Discrete Feature Helper

GitHub Link to Code.

Helper for discrete feature data preparation.

Provides data conversion for discrete features to prepare them for visualization by mapping categorical values to integer positions.

class mdxplain.plots.helper.discrete_feature_helper.DiscreteFeatureHelper

Helper for discrete feature data preparation.

Provides data conversion for discrete features to prepare them for visualization by mapping categorical values to integer positions.

Examples

>>> # Convert character data to positions
>>> data = np.array(['H', 'E', 'C', 'H'])
>>> mapping = {'H': 0, 'E': 1, 'C': 2}
>>> positions = DiscreteFeatureHelper.prepare_discrete_data(data, mapping)
>>> print(positions)
[0 1 2 0]
static prepare_discrete_data(data: ndarray, value_to_position: Dict) ndarray

Convert discrete data to integer positions for plotting.

Maps categorical data values (integers or characters) to sequential integer positions suitable for visualization.

Parameters

datanp.ndarray

Original data (integers or character strings)

value_to_positiondict

Mapping from data values to plot positions

Returns

np.ndarray

Data converted to integer positions

Examples

>>> # Integer data (no conversion needed)
>>> data = np.array([0, 1, 2, 0, 1])
>>> mapping = {0: 0, 1: 1, 2: 2}
>>> positions = DiscreteFeatureHelper.prepare_discrete_data(data, mapping)
>>> print(positions)
[0 1 2 0 1]
>>> # Character data (needs conversion)
>>> data = np.array(['H', 'E', 'C', 'H', 'E'])
>>> mapping = {'H': 0, 'E': 1, 'C': 2}
>>> positions = DiscreteFeatureHelper.prepare_discrete_data(data, mapping)
>>> print(positions)
[0 1 2 0 1]

Notes

Values not present in value_to_position are returned as -1.

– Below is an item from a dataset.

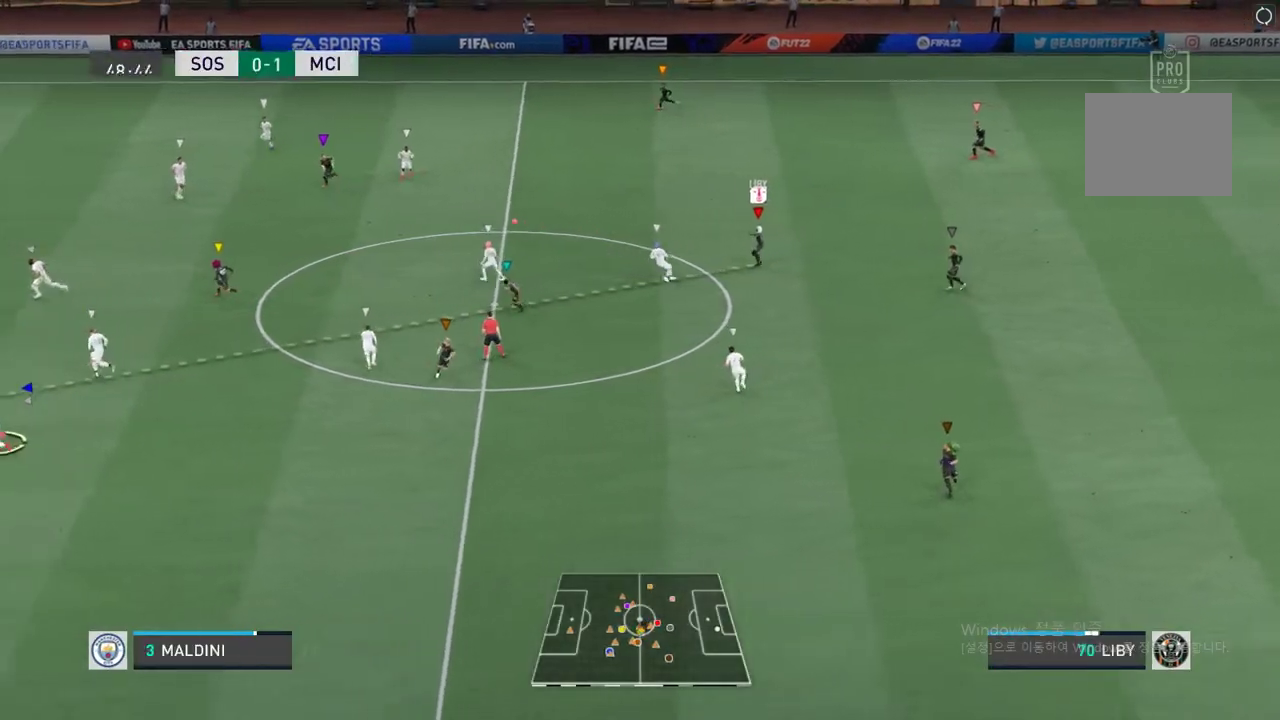
{"buttons": ["R2"], "left_stick": "left", "events": []}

static build_axis_config(selector_data: Dict[str, ndarray] | None = None, viz: Dict[str, Any] | None = None, long_labels: bool = False, x_padding: float = 0.3, fallback_from_data: bool = False) Dict[str, Any]

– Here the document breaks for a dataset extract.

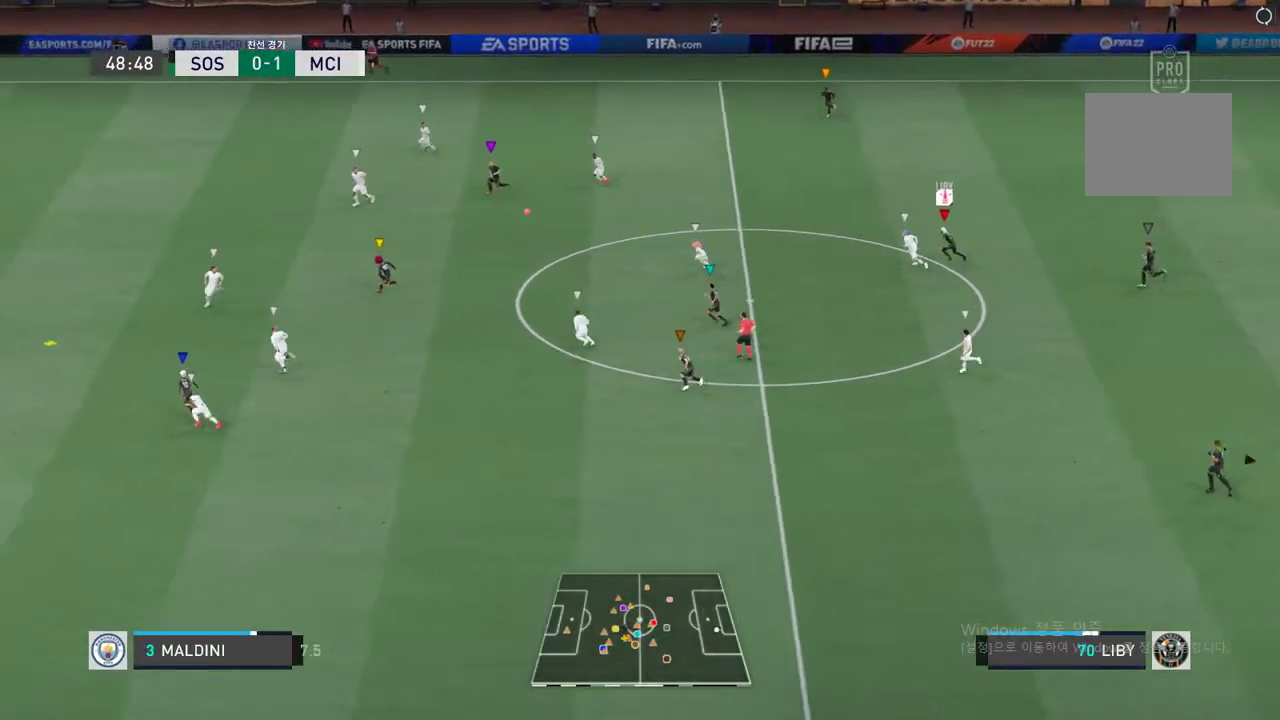
{"buttons": ["R2"], "left_stick": "left", "events": []}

Build axis configuration for discrete plotting.

Parameters

selector_dataDict[str, np.ndarray], optional

Selector values used for optional data-driven fallback.

vizDict[str, Any], optional

Visualization metadata (expects optional tick_labels).

long_labelsbool, default=False

If True, uses long tick labels from metadata when available.

x_paddingfloat, default=0.3

Horizontal padding applied to x-limits.

fallback_from_databool, default=False

If True and metadata has no tick labels, build positions from unique observed values in selector_data. If False, binary fallback.

Returns

Dict[str, Any]

Axis configuration with keys:

  • positions: np.ndarray

  • value_to_position: Dict[Any, int]

  • tick_labels: List[str]

  • xlim: tuple(float, float)

static calculate_discrete_probabilities(data: ndarray, value_to_position: Dict[Any, int], n_positions: int) ndarray

Convert discrete samples into per-position probabilities.

Parameters

datanp.ndarray

Raw discrete samples for one selector.

value_to_positionDict[Any, int]

Mapping from raw discrete values to axis position indices.

n_positionsint

Total number of discrete axis positions.

Returns

np.ndarray

Probability vector of length n_positions.

Notes

Samples that cannot be mapped to a valid position are ignored.